Performance And Battery Life
In this section, we evaluate system-level performance and battery life by running a series of synthetic and real-world workloads. There are several facets to overall device performance, including single- and multi-threaded CPU performance, memory and storage speed, and GPU rendering, all of which will be probed by our suite of benchmarks. If you're interested in learning more about how these benchmarks work, what versions we use, or our testing methodology, please read our article about how we test mobile device performance.
Instead of just running one or more CPU cores at max frequency like synthetic benchmarks do, PCMark’s varied real-world workloads migrate from small to big cores and exercise the CPU governor just like the apps we normally use do, which makes it a good indicator of overall performance. After using the Moto X Pure Edition for awhile, it’s not surprising to see it perform well in this test. For the most part, the UI remains fluid and the phone never felt slow.

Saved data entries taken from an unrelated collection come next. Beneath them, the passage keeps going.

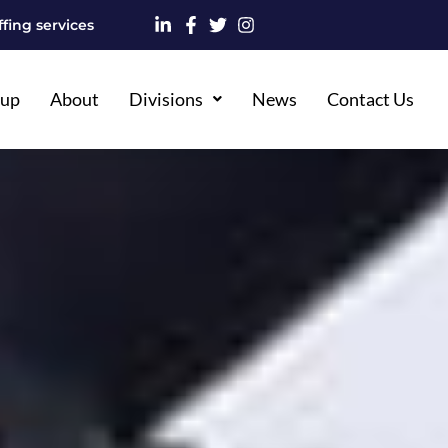
fing services
oup
About
Divisions
News
Contact Us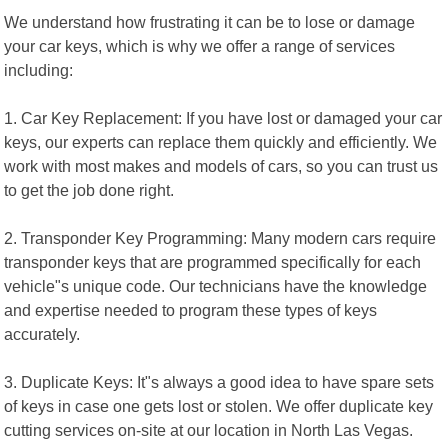
We understand how frustrating it can be to lose or damage
your car keys, which is why we offer a range of services
including:
1. Car Key Replacement: If you have lost or damaged your car
keys, our experts can replace them quickly and efficiently. We
work with most makes and models of cars, so you can trust us
to get the job done right.
2. Transponder Key Programming: Many modern cars require
transponder keys that are programmed specifically for each
vehicle"s unique code. Our technicians have the knowledge
and expertise needed to program these types of keys
accurately.
3. Duplicate Keys: It"s always a good idea to have spare sets
of keys in case one gets lost or stolen. We offer duplicate key
cutting services on-site at our location in North Las Vegas.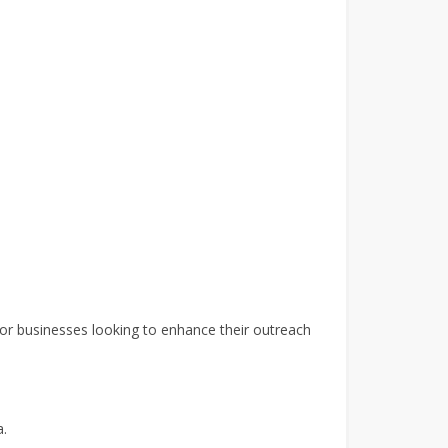
for businesses looking to enhance their outreach
a.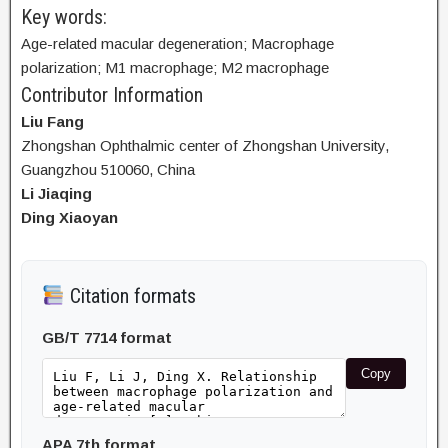
Key words:
Age-related macular degeneration; Macrophage
polarization; M1 macrophage; M2 macrophage
Contributor Information
Liu Fang
Zhongshan Ophthalmic center of Zhongshan University,
Guangzhou 510060, China
Li Jiaqing
Ding Xiaoyan
Citation formats
GB/T 7714 format
Copy
APA 7th format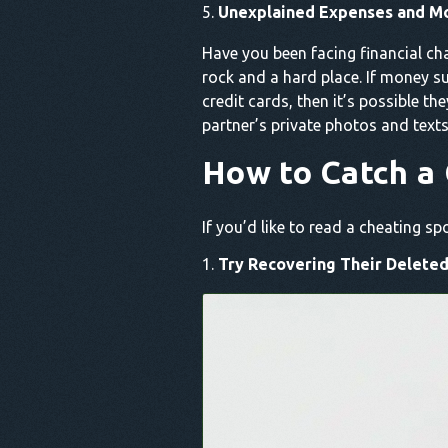
Unexplained Expenses and M
Have you been facing financial ch
rock and a hard place. If money 
credit cards, then it’s possible th
partner’s private photos and texts
How to Catch a 
If you’d like to read a cheating 
Try Recovering Their Deleted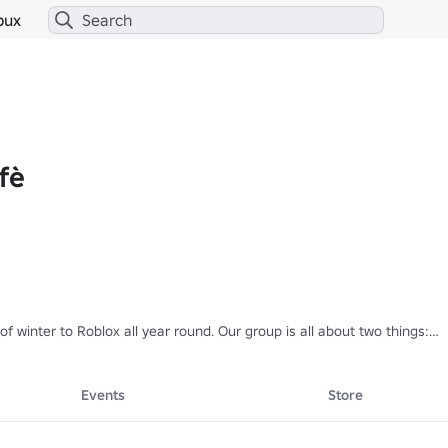
bux
fè
f winter to Roblox all year round. Our group is all about two things:

ozy, cool, and creative outfits designed for snowy adventures.

 worlds where you can:

Events
Store
 snowball ⛄
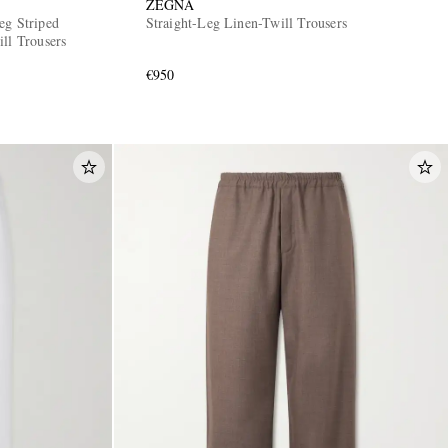
ZEGNA
eg Striped
Straight-Leg Linen-Twill Trousers
ll Trousers
€950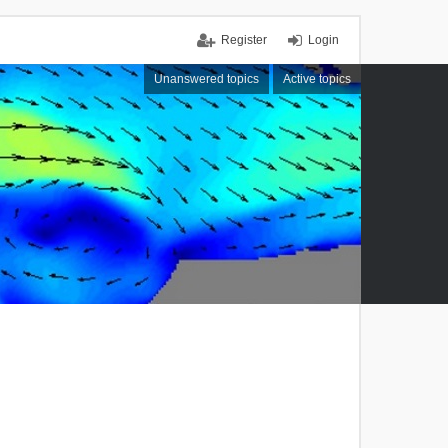
Register
Login
Unanswered topics
Active topics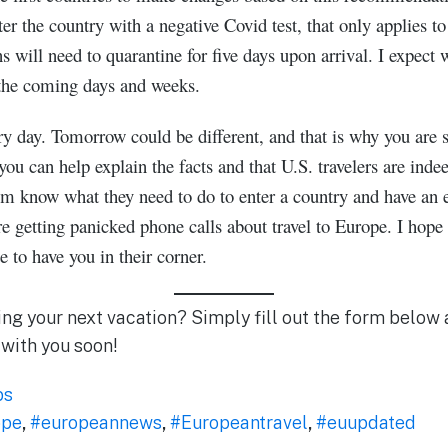
er the country with a negative Covid test, that only applies t
will need to quarantine for five days upon arrival. I expect 
n the coming days and weeks.
y day. Tomorrow could be different, and that is why you are so
 you can help explain the facts and that U.S. travelers are ind
m know what they need to do to enter a country and have an e
 getting panicked phone calls about travel to Europe. I hope
te to have you in their corner.
ing your next vacation? Simply fill out the form below 
 with you soon!
ps
ope
,
#europeannews
,
#Europeantravel
,
#euupdated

Looking at the individual tests, there’s no specific area where the Moto X falls behind its competitors. It even manages to outperform the OnePlus 2 and its Snapdragon 810 SoC in most tests. In the Writing test, the Moto X uses its two higher-performing Cortex-A57 CPU cores to good effect, posting the highest score, higher even than the Galaxy S6 edge+ or the OnePlus 2, which prefers using its lower-power Cortex-A53 cores for single-threaded workloads.

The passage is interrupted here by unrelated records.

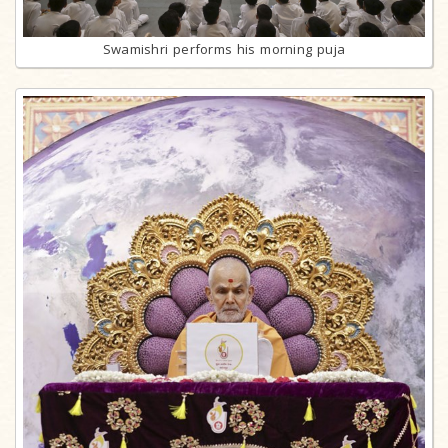
Swamishri performs his morning puja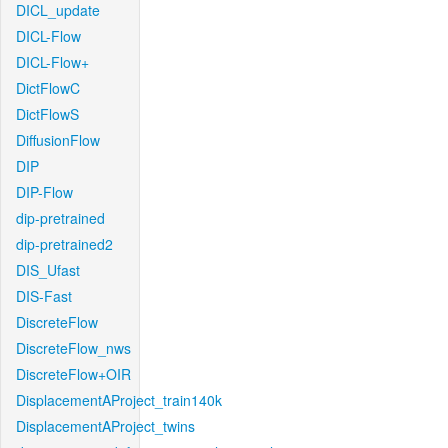
DICL_update
DICL-Flow
DICL-Flow+
DictFlowC
DictFlowS
DiffusionFlow
DIP
DIP-Flow
dip-pretrained
dip-pretrained2
DIS_Ufast
DIS-Fast
DiscreteFlow
DiscreteFlow_nws
DiscreteFlow+OIR
DisplacementAProject_train140k
DisplacementAProject_twins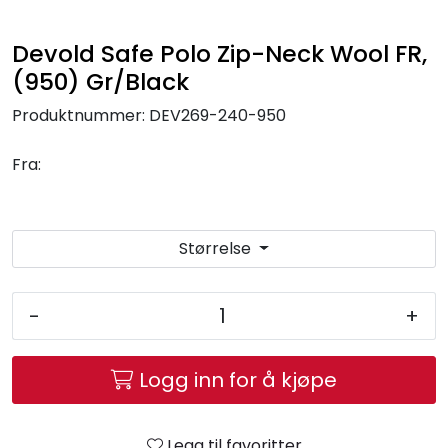
Brands
Devold Safe Polo Zip-Neck Wool FR,
(950) Gr/Black
Produktnummer:
DEV269-240-950
Fra:
Størrelse
-
+
Logg inn for å kjøpe
Legg til favoritter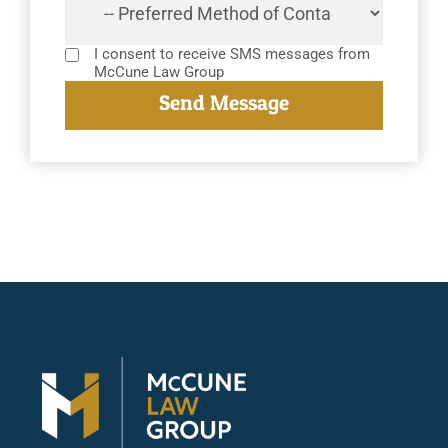
I consent to receive SMS messages from
McCune Law Group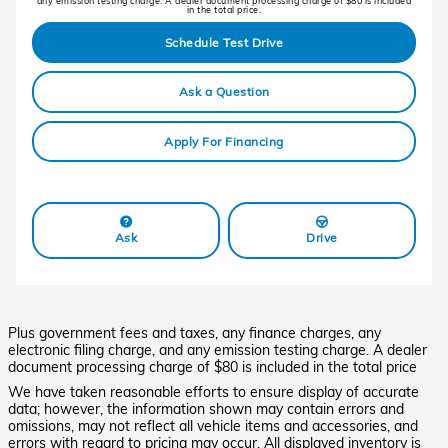
any emission testing charge. A dealer document processing charge of $80 is included
in the total price.
Schedule Test Drive
Ask a Question
Apply For Financing
Ask
Drive
Plus government fees and taxes, any finance charges, any
electronic filing charge, and any emission testing charge. A dealer
document processing charge of $80 is included in the total price
We have taken reasonable efforts to ensure display of accurate
data; however, the information shown may contain errors and
omissions, may not reflect all vehicle items and accessories, and
errors with regard to pricing may occur. All displayed inventory is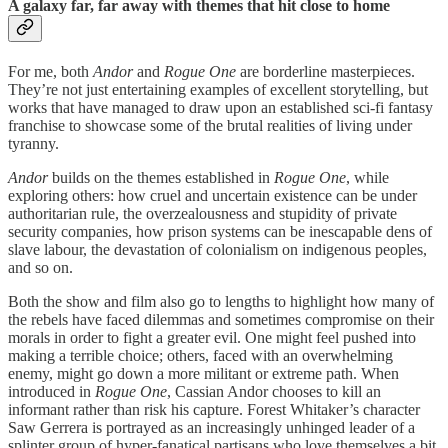
A galaxy far, far away with themes that hit close to home
For me, both
Andor
and
Rogue One
are borderline masterpieces.
They’re not just entertaining examples of excellent storytelling, but
works that have managed to draw upon an established sci-fi fantasy
franchise to showcase some of the brutal realities of living under
tyranny.
Andor
builds on the themes established in
Rogue One
, while
exploring others: how cruel and uncertain existence can be under
authoritarian rule, the overzealousness and stupidity of private
security companies, how prison systems can be inescapable dens of
slave labour, the devastation of colonialism on indigenous peoples,
and so on.
Both the show and film also go to lengths to highlight how many of
the rebels have faced dilemmas and sometimes compromise on their
morals in order to fight a greater evil. One might feel pushed into
making a terrible choice; others, faced with an overwhelming
enemy, might go down a more militant or extreme path. When
introduced in
Rogue One
, Cassian Andor chooses to kill an
informant rather than risk his capture. Forest Whitaker’s character
Saw Gerrera is portrayed as an increasingly unhinged leader of a
splinter group of hyper-fanatical partisans who love themselves a bit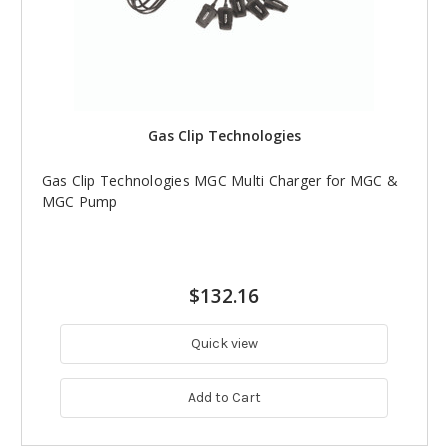
Gas Clip Technologies
Gas Clip Technologies MGC Multi Charger for MGC &
MGC Pump
$132.16
Quick view
Add to Cart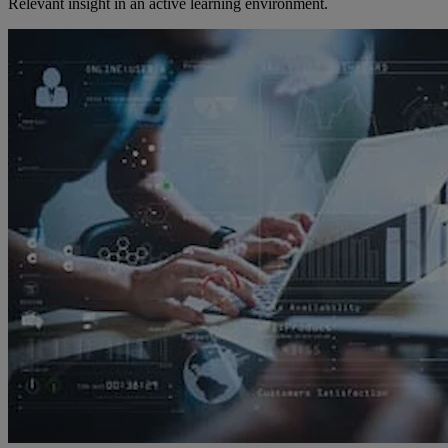
Relevant insight in an active learning environment.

Like we saw with the LG G4, the Moto X Pure Edition does not shy away from using its A57 cores, unlike the Snapdragon 810 devices. The Moto X, like the G4, can also use all six cores simultaneously for multi-threaded workloads, at least for short durations.

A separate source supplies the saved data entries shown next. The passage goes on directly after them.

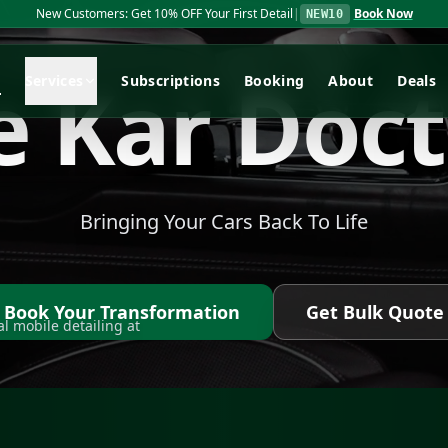
Ceramic Coating Special: Get 15% OFF Ceramic Coatings
|
Book No
REPEL15
e
K
a
r
D
o
c
t
e
Services
Subscriptions
Booking
About
Deals
Bringing Your Cars Back To Life
Book Your Transformation
Get Bulk Quote
l mobile detailing at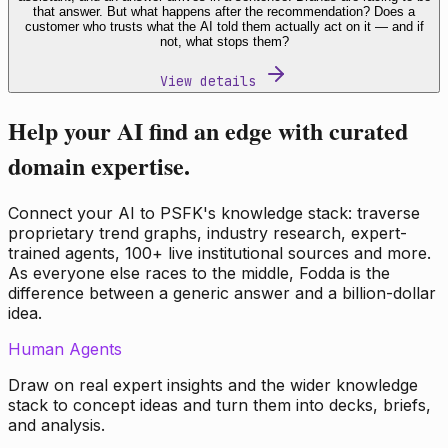
that answer. But what happens after the recommendation? Does a
customer who trusts what the AI told them actually act on it — and if
not, what stops them?
View details
Help your AI find an edge with curated
domain expertise.
Connect your AI to PSFK's knowledge stack: traverse
proprietary trend graphs, industry research, expert-
trained agents, 100+ live institutional sources and more.
As everyone else races to the middle, Fodda is the
difference between a generic answer and a billion-dollar
idea.
Human Agents
Draw on real expert insights and the wider knowledge
stack to concept ideas and turn them into decks, briefs,
and analysis.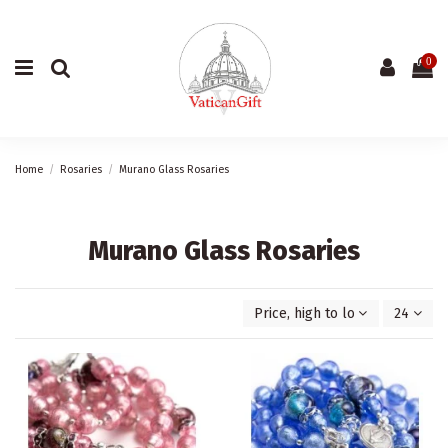
0
Home
Rosaries
Murano Glass Rosaries
Murano Glass Rosaries
Price, high to low
24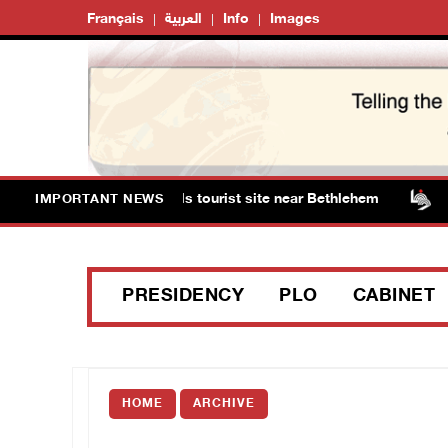
Français
العربية
Info
Images
s storm Solomon’s Pools tourist site near Bethlehem
I
IMPORTANT NEWS
PRESIDENCY
PLO
CABINET
HOME
ARCHIVE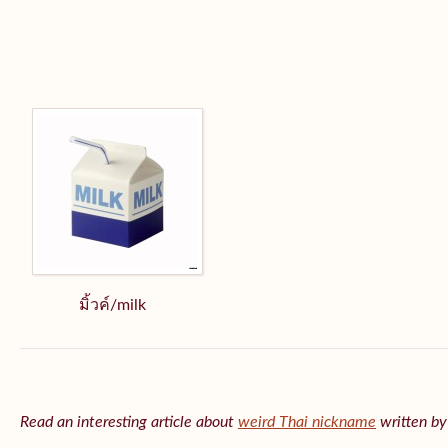
มิ้วค์/milk
Read an interesting article about
weird Thai nickname
written b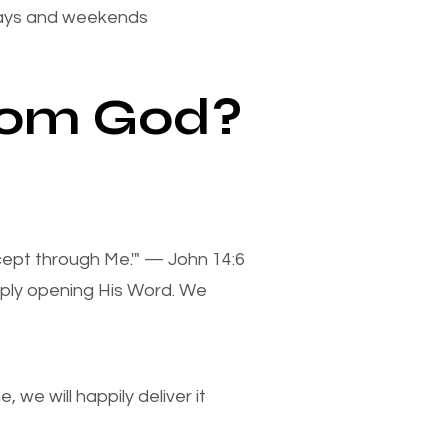
days and weekends
from God?
xcept through Me.'" — John 14:6
mply opening His Word. We
we will happily deliver it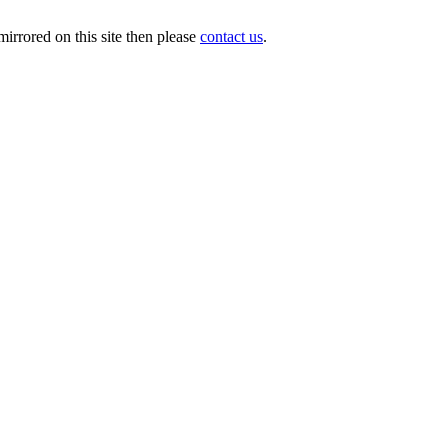
irrored on this site then please
contact us
.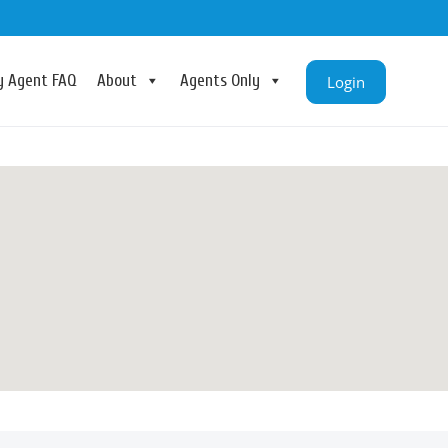
ry Agent FAQ
About
Agents Only
Login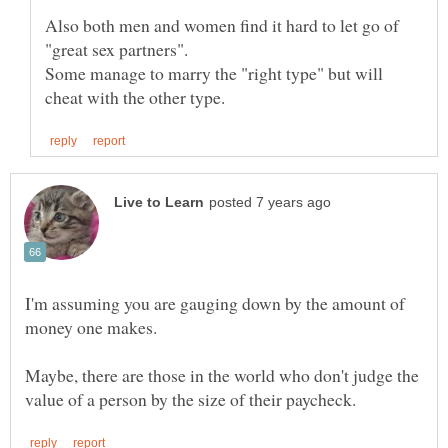
Also both men and women find it hard to let go of
Some manage to marry the "right type" but will
I'm assuming you are gauging down by the amount of
Maybe, there are those in the world who don't judge the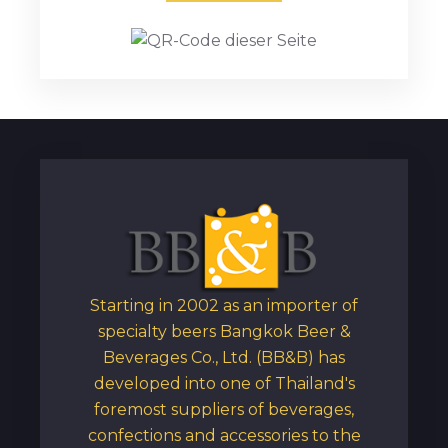
Starting in 2002 as an importer of
specialty beers Bangkok Beer &
Beverages Co., Ltd. (BB&B) has
developed into one of Thailand's
foremost suppliers of beverages,
confections and accessories to the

The extra performance from the power-hungry A57 cores takes its toll on battery life, however. In the PCMark endurance test, the Moto X lasts as long as the Asus ZenFone 2 but falls short of the OnePlus 2’s 7.5-hour mark. The Nexus 5X, with a smaller battery (and display), also lasts longer than the Moto X.
Battery life, however, is only part of the story; we also have to take performance into account. By multiplying the PCMark battery life by the overall performance score and dividing by 1000, we get a composite metric that gives us an estimate for how much total work can be done on a single charge.
|PCMark Composite Work Score|
|Galaxy S6 edge+||OnePlus 2||Moto X Pure Edition||ZenFone 2||LG Nexus 5X||BLU Pure XL|
The Moto X can get as much work done as the ZenFone 2 before it runs out of juice. After taking performance into account, it pulls ahead of the Nexus 5X by 14% but still comes in behind the OnePlus 2.
The Moto X’s Adreno 418 GPU cannot match the peak performance of the Adreno 430 in the OnePlus 2 or Mali-T760MP8 in the Galaxy S6 devices, but it does outperform the GPUs in the less expensive ZenFone 2 and BLU Pure XL.
In our LG G4 review, we took a more in-depth look at the Adreno 418 GPU’s performance. In addition to being slower than the Adreno 430, we also found that it’s 10% to 20% slower than the Adreno 420 used in the Snapdragon 805 SoC. Like other Qualcomm GPUs, the Adreno 418 has good ALU performance relative to its peers. Based on our tests, however, it appears that Snapdragon 808’s reliance on LPDDR3 RAM limits memory bandwidth to the GPU, especially when rendering at the Moto X’s native QHD resolution. Fortunately, most Android games render at lower resolutions before scaling up to the panel’s native dimensions. While reviewing the LG G4, which also uses a Snapdragon 808 SoC, we played several different games, including “Asphalt 8” (high visual quality), “Brothers in Arms 3” (Better Quality setting), and “Star Wars: Uprising”, and did not notice any significant frame rate issues, even after about forty-five minutes of continuous gaming.
The GFXBench 3.0 battery test focuses on the GPU and is an indicator of battery life during intense gaming. It also effectively gauges a device’s ability to dissipate heat.
The Moto X Pure Edition lasts about three hours while gaming, which is about the same as most other phones, including the LG G4 that has a similarly sized battery and screen. Because of its lower-resolution 1080p display, the ZenFone 2 achieves about the same performance level as the Moto X, but lasts 21% longer (the battery life test runs at the device’s native resolution).
Unlike the G4, which throttles back GPU frequency after about 23 minutes, reducing peak performance by a mild 7%, the Moto X experiences no thermal throttling at all. This impressive performance stability is a result of Motorola’s thoughtful design. The SoC is covered by a copper heat spreader that presses against a large metal plate, which contacts the Moto X’s metal chassis on the sides. This provides a conduction path that moves heat from the SoC to the metal chassis, which acts as a large heatsink. So while the Moto X feels warm in your hands, you’ll experience no degradation in gaming performance.